The other collection is based on the ‘Beach Party‘ album Gary Paxton released in 1964 on GSP plus many additional tracks from the archive. Contains half instros/half vocal [mostly surfin’ girl groups] and some previously unreleased tunes from the vaults of Gary Paxton’s Garpax Records. Some real cool stuff mixed with some so so, but pretty solid anyways. Let’s go to the beach!
”The Surfaris were an American surf rock band formed in Glendora, California in 1962. They are best known for two songs that hit the charts in the Los Angeles area, and nationally by May 1963: “Surfer Joe” and “Wipe Out”, which were the A-side and B-side of the same 45 rpm single.
Wilson’s energetic drum solo made “Wipe Out” one of the best-remembered instrumental songs of the period. “Wipe Out” is also remembered particularly for its introduction. Before the music starts, Berryhill’s dad broke a board (imitating a breaking surf board) near the mic, followed by a maniacal laugh and the words “Wipe Out” spoken by band manager Dale Smallin. “Wipe Out” was written in the studio by the four original members (Berryhill, Connolly, Fuller, & Wilson). It was initially issued on the tiny DFS label (#11/12) in January, 1963. It was reissued on the tiny Princess label (#50) in February, 1963. It was picked up by Dot (45-16479) in April, 1963, and later reissued as Dot 45-144 in April, 1965. It sold over one million copies and was awarded a gold disc.
The band released a series of records, with two other singles, “Surfer Joe” (written and sung by Wilson) and “Point Panic” (another group-composed instrumental), having an impact on the charts. Point Panic is a renowned surfing venue in Hawaii after which the song was named.
The original 1963 membership remained intact until August 1965 when Connolly departed before their Japanese tour. Ken Forssi replaced him on bass for the tour. Fuller resigned after the tour and the band folded in early 1966.” [wiki]

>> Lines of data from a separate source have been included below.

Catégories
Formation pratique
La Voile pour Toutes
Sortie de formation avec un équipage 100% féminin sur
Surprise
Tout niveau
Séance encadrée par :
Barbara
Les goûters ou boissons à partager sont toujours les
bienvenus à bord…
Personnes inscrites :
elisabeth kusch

“Ha ha ha ha ha, wipe out!.” Classic stuff, everybody knows [remember legendary chasing scene from “The Wanderers”?] but The Surfaris ain’t just ”one hit wanders”. They recorded several fine lps and 45’s and this here are three collections of their 60’s stuff from classic dragin’ & surfin’ tunes [cool instros as Scatter Shield, Murphy The Surfie, Point Panic, Waikiki Run, Burnin’ Rubber, Beat 65, Big Surge, Surf Scene, Dune Buggy, Scratch] to garage, pop & folk rock [especially ’77 comp. ”Gone With The Wave” with many interesting covers]. ”Wipe Out! The Best Of” comes with 6 bonus trax added by Mr.Eliminator, so you better watch out! Go Go Go For Louie’s Place! Dig !!!